*** Dataset extract ***

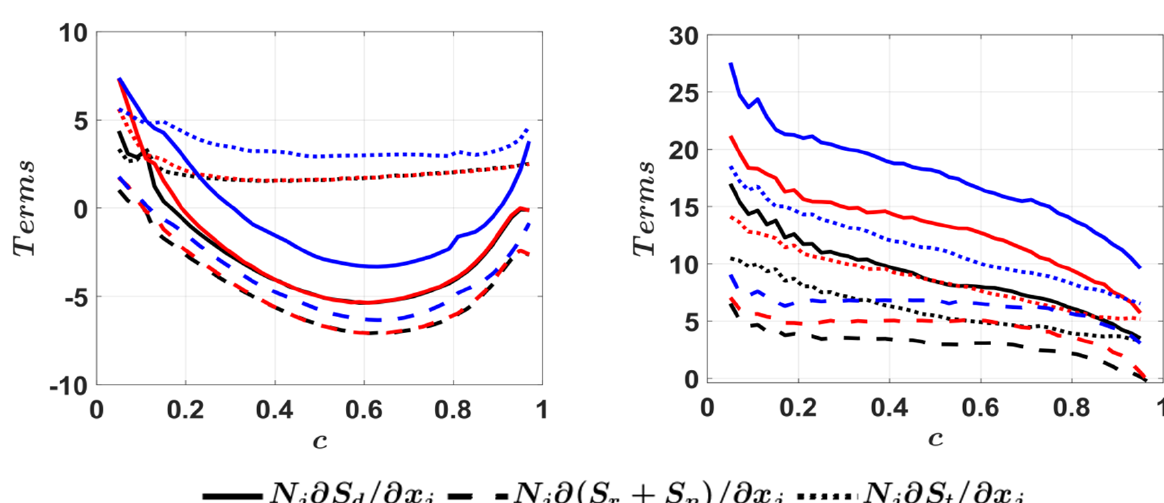
Figure 10. Profiles of the normalised mean values of the additional flame normal strain rate due to flame propagation ( N j ∂ S d / ∂ x j × δ th / S L ) and its components (i.e., N j ∂ ( S r + S n ) / ∂ x j × δ th / S L and N j ∂ S t / ∂ x j × δ th / S L ) conditioned upon c for u (cid:48) / S L = 4.0 (black) 6.0 (red) and 8.0 (blue) for statistically planar turbulent premixed flames (first column) and homogeneous MILD combustion cases (second column). Note the difference in scales between premixed flame and MILD combustion cases.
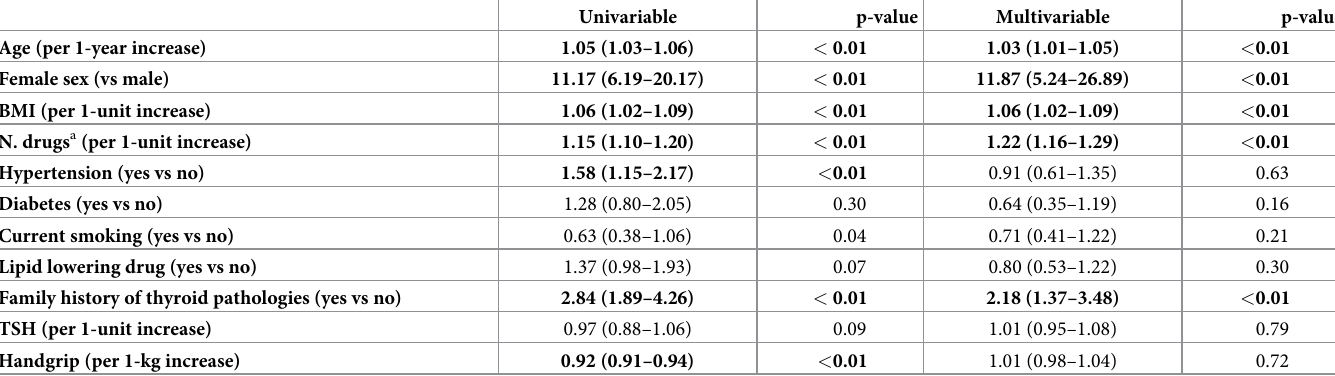
Table 4. Association between chronic levothyroxine use and each factor at a time (logistic regression model).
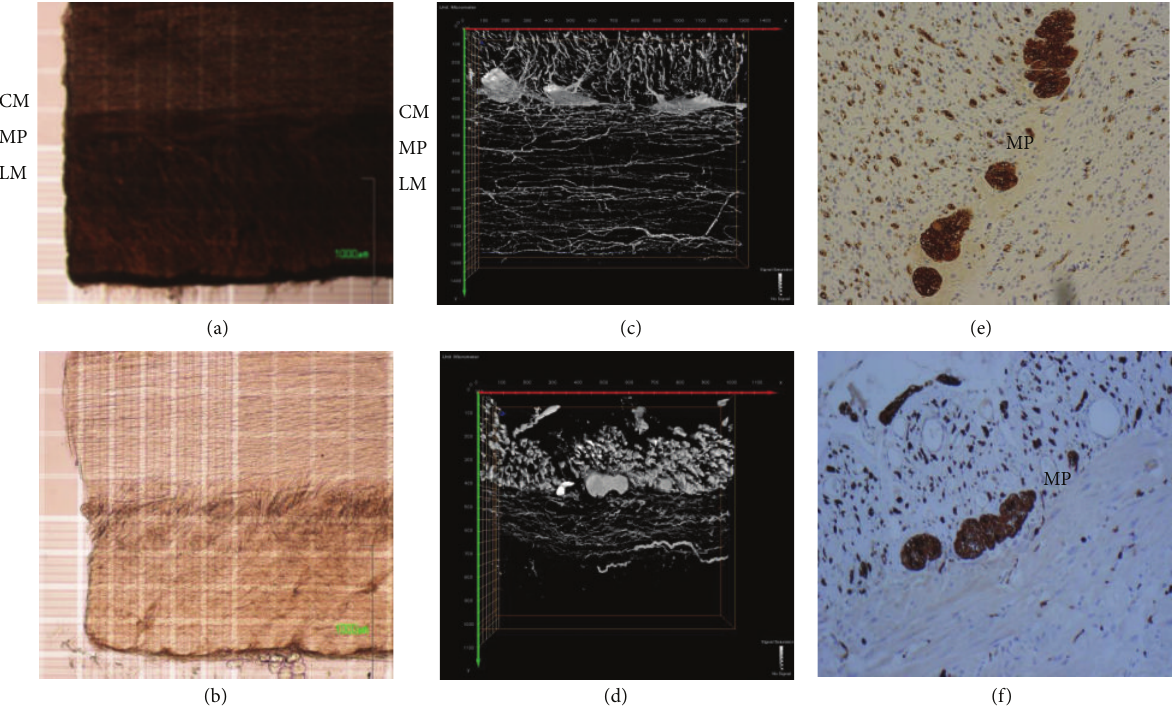
Figure 5: PGP9.5 staining of the myenteric plexus and nerve fibers in the donor and recipient intestinal tissues from a MMIHS patient that received intestinal transplantation. (a) Intestinal tissues in PBS. (b) Optically cleared intestinal tissues. ((c) and (d)) The permeabilized donor (c) and recipient (d) intestinal tissues were stained with PGP9.5 prior to FocusClear treatment. ((e) and (f)) PGP9.5 immunohistochemical studies of the intestinal tissues ((e), donor; (f), recipient, 100x). CM: circular muscle layer; MP: myenteric plexus; LM: longitudinal muscle layer. Bar: 100 𝜇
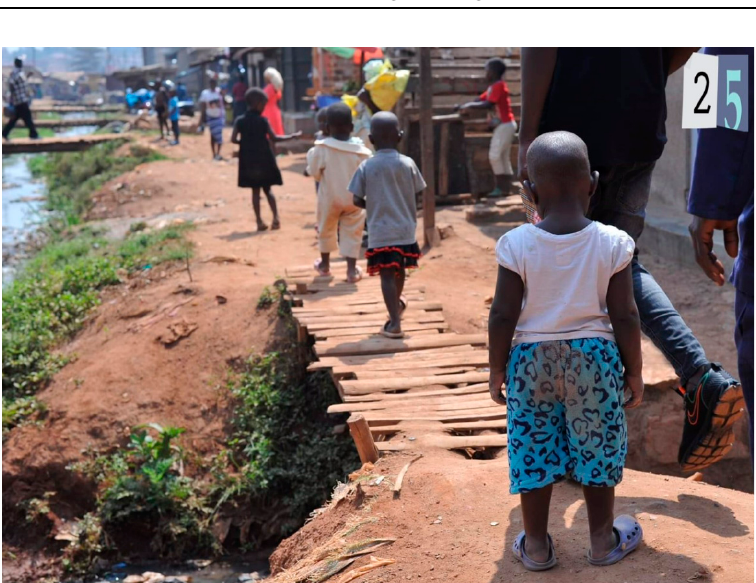
Figure 2. Community Latrine (photo number 20).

*** End of Dataset extract ***

▶ **Exercise requirements**: Every line of the data should be copied as it stands, without the images.

▶ **Output of the task**:
Figure 10. Profiles of the normalised mean values of the additional flame normal strain rate due to flame propagation ( N j ∂ S d / ∂ x j × δ th / S L ) and its components (i.e., N j ∂ ( S r + S n ) / ∂ x j × δ th / S L and N j ∂ S t / ∂ x j × δ th / S L ) conditioned upon c for u (cid:48) / S L = 4.0 (black) 6.0 (red) and 8.0 (blue) for statistically planar turbulent premixed flames (first column) and homogeneous MILD combustion cases (second column). Note the difference in scales between premixed flame and MILD combustion cases.
Table 4. Association between chronic levothyroxine use and each factor at a time (logistic regression model).
Figure 5: PGP9.5 staining of the myenteric plexus and nerve fibers in the donor and recipient intestinal tissues from a MMIHS patient that received intestinal transplantation. (a) Intestinal tissues in PBS. (b) Optically cleared intestinal tissues. ((c) and (d)) The permeabilized donor (c) and recipient (d) intestinal tissues were stained with PGP9.5 prior to FocusClear treatment. ((e) and (f)) PGP9.5 immunohistochemical studies of the intestinal tissues ((e), donor; (f), recipient, 100x). CM: circular muscle layer; MP: myenteric plexus; LM: longitudinal muscle layer. Bar: 100 𝜇
Figure 2. Community Latrine (photo number 20).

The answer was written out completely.